Exercise data:
-------
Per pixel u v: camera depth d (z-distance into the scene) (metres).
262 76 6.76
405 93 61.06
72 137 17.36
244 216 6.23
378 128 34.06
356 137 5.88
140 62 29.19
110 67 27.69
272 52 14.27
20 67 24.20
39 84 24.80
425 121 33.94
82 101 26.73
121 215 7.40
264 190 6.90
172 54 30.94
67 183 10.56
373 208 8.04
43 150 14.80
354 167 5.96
-------
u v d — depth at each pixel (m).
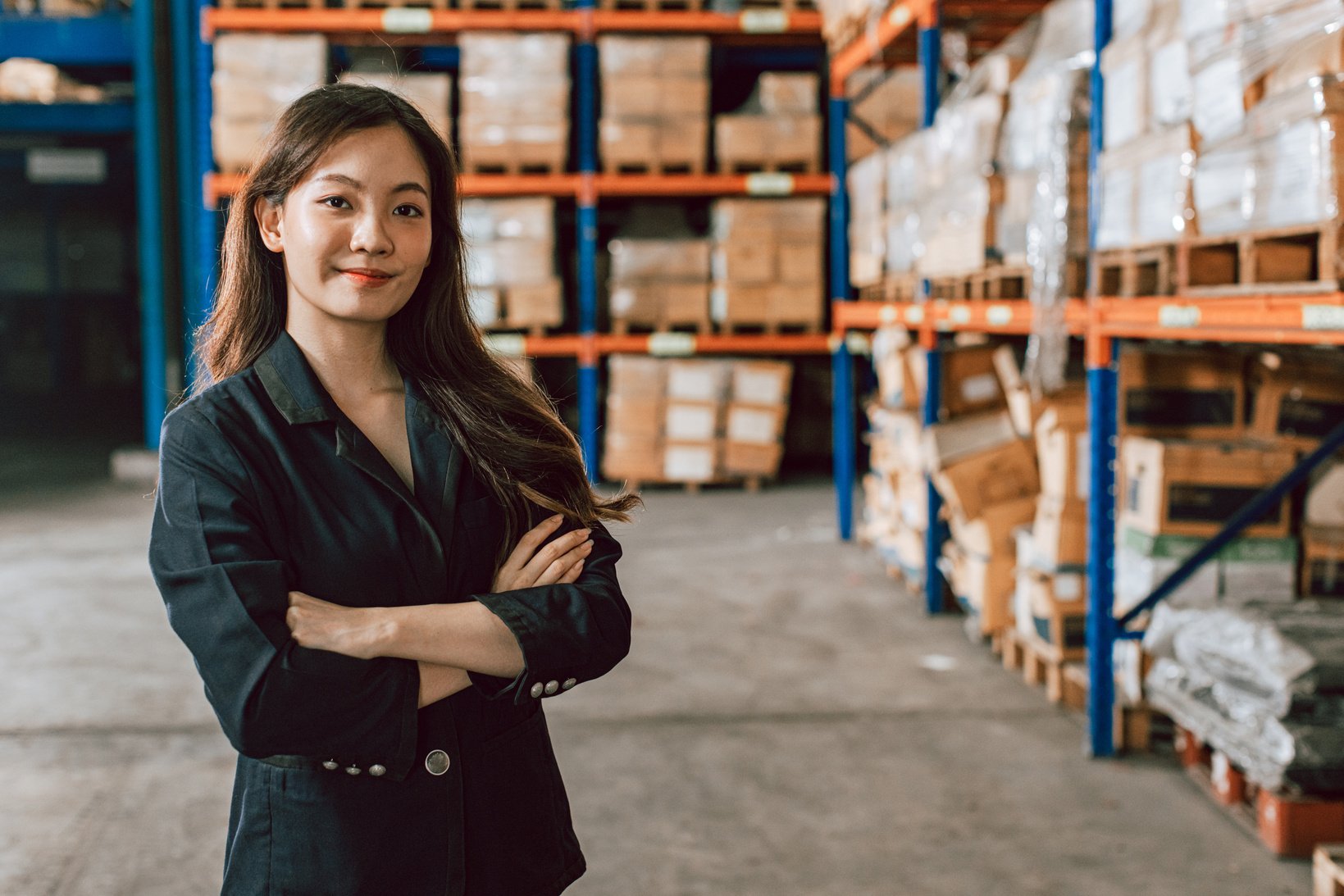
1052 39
-------
Exercise prompt:
Wherever the line holding "356 137 5.88" falls in the entries above, copy exactly from it through the line holding "354 167 5.96", inclusive, and add nothing.

Exercise solution:
356 137 5.88
140 62 29.19
110 67 27.69
272 52 14.27
20 67 24.20
39 84 24.80
425 121 33.94
82 101 26.73
121 215 7.40
264 190 6.90
172 54 30.94
67 183 10.56
373 208 8.04
43 150 14.80
354 167 5.96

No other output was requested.